TASK DETAILS
Scan the data that follows and count the lines with the string "leur"; answer with the count alone.

[[ RECORDS FOR THE EXERCISE open ]]

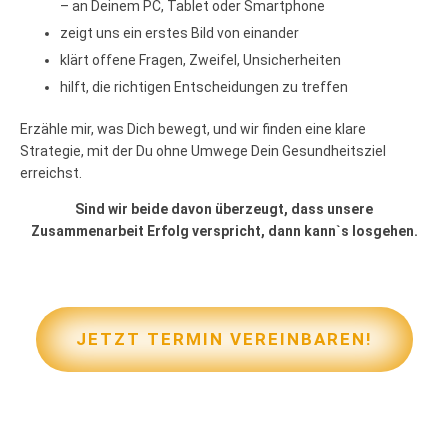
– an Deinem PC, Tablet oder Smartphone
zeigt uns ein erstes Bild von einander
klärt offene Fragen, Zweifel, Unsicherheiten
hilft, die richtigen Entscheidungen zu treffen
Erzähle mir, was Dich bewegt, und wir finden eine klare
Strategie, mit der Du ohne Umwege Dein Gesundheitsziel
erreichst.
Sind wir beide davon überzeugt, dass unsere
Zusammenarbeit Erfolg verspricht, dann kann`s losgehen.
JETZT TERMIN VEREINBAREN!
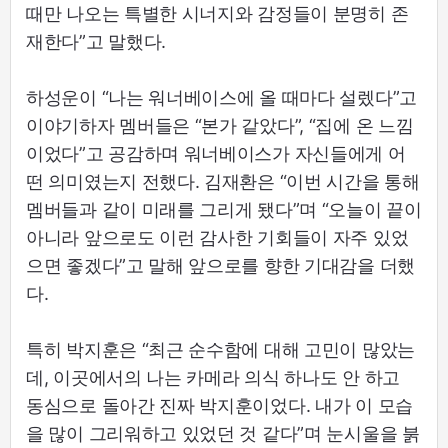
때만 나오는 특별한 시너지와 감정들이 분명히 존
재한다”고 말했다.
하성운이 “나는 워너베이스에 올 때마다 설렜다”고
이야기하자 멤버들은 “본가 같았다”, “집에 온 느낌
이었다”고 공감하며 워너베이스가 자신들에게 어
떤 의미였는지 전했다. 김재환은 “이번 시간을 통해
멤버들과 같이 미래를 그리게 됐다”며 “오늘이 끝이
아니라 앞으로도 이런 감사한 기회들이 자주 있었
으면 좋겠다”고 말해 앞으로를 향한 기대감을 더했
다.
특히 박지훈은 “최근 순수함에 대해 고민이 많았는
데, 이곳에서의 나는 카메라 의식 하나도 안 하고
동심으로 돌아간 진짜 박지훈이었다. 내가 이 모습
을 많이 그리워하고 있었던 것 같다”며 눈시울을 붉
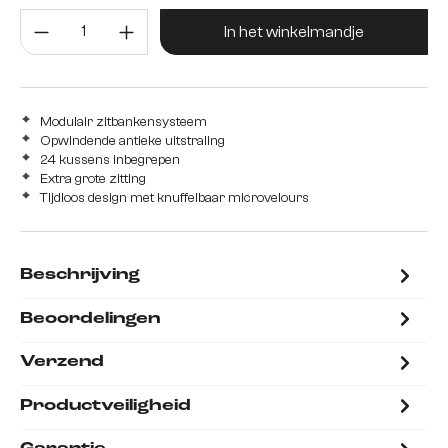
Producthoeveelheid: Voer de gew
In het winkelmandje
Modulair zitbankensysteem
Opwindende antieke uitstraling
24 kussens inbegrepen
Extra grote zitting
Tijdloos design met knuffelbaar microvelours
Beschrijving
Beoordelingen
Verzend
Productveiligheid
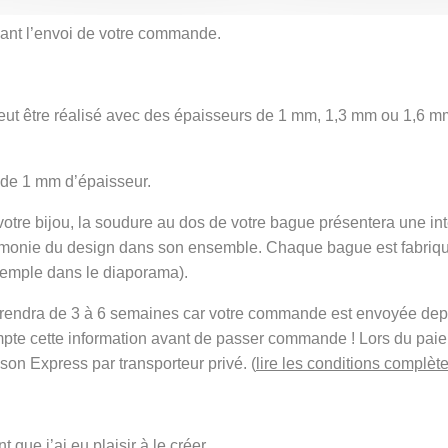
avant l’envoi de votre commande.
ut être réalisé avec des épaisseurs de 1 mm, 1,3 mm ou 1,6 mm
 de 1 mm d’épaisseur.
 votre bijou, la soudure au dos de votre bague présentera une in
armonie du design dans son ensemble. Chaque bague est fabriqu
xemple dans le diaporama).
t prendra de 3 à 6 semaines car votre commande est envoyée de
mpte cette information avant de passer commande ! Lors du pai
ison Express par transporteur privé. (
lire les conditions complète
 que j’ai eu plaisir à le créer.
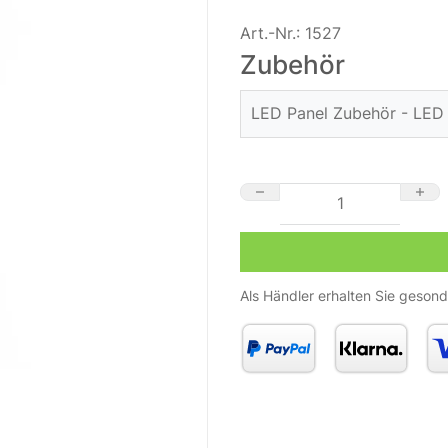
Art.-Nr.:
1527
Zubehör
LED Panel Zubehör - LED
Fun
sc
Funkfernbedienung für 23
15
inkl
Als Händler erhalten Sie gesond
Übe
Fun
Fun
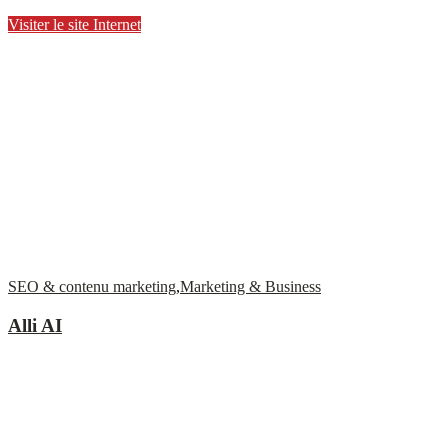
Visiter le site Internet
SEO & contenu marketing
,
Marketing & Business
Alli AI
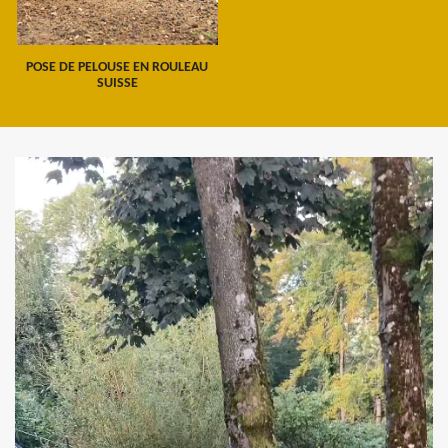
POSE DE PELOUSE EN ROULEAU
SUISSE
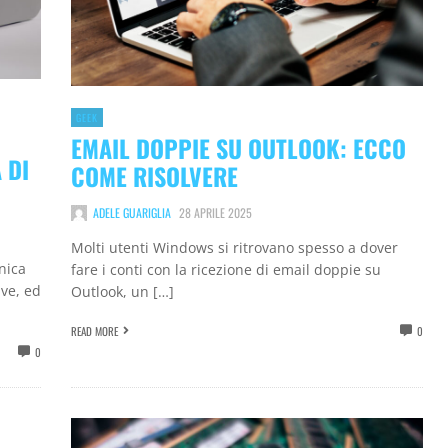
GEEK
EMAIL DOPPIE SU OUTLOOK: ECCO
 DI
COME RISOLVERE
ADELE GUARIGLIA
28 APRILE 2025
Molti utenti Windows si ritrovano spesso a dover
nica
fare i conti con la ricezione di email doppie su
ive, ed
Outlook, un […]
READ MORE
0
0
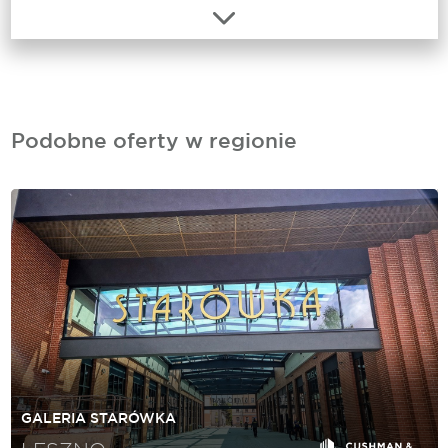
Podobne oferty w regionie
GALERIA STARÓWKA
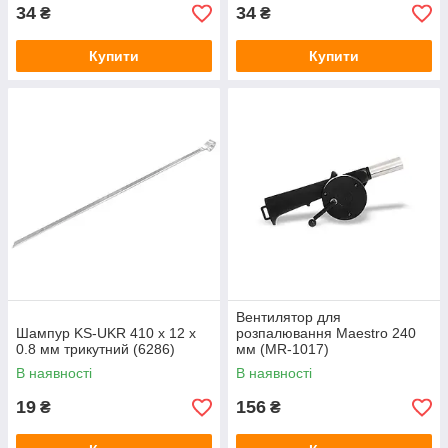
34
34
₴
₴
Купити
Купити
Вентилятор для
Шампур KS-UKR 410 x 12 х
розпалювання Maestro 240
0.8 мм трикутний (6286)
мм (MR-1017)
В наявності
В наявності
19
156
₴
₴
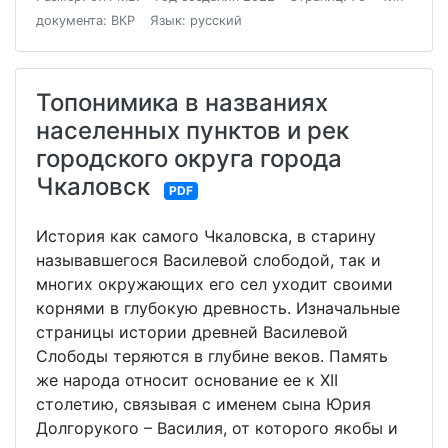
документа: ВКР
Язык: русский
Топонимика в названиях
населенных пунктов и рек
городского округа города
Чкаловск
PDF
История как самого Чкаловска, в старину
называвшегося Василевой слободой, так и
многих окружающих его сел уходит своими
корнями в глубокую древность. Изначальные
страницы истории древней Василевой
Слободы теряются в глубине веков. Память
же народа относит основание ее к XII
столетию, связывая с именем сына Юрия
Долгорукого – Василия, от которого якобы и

[[ RECORDS FOR THE EXERCISE closed ]]
[[ RECORDS FOR THE EXERCISE open ]]

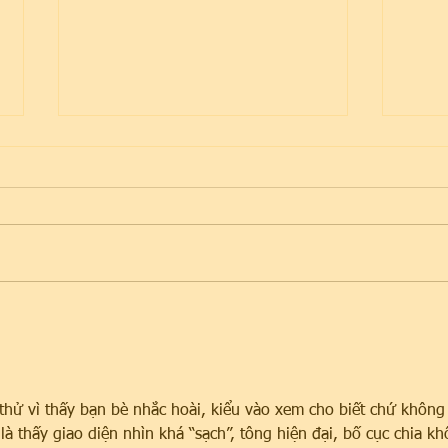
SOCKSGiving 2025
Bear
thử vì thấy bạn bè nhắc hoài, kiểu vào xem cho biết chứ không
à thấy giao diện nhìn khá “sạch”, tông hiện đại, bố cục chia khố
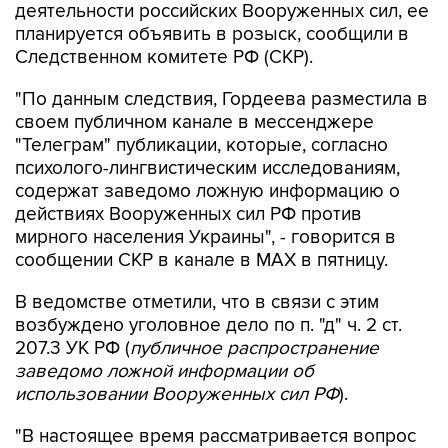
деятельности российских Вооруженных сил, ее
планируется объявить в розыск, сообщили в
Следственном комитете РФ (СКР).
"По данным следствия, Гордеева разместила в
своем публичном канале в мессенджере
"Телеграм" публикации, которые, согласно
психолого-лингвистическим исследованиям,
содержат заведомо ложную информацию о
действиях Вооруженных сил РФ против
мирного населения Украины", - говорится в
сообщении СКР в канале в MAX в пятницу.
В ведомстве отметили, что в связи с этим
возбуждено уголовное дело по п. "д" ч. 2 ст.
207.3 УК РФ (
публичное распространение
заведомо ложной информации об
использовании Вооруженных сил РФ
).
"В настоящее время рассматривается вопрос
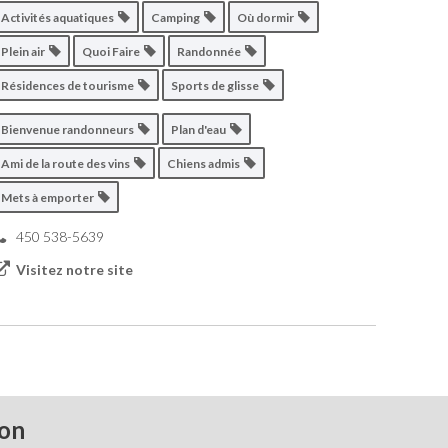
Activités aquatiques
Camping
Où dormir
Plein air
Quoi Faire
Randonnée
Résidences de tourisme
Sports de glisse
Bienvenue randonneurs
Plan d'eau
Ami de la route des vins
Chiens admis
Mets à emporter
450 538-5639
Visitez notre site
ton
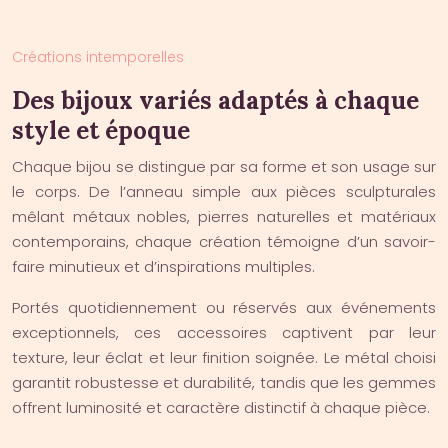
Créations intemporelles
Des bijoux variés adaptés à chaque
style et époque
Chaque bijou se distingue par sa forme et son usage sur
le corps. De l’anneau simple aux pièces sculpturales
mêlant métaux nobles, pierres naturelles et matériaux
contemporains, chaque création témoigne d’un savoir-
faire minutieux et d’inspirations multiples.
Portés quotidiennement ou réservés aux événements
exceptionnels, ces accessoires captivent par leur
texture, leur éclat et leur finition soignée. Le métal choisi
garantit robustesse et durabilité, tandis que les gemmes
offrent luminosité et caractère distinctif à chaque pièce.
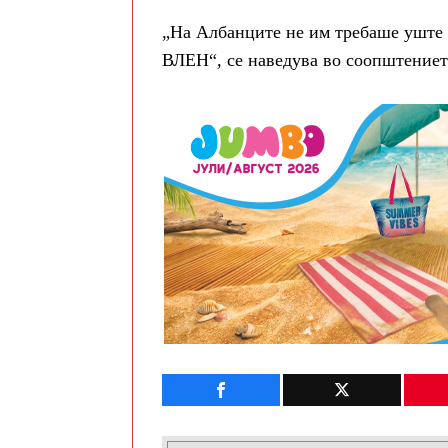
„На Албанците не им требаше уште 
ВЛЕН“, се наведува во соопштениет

[[ RECORDS FOR THE EXERCISE closed ]]

TASK RESPONSE
2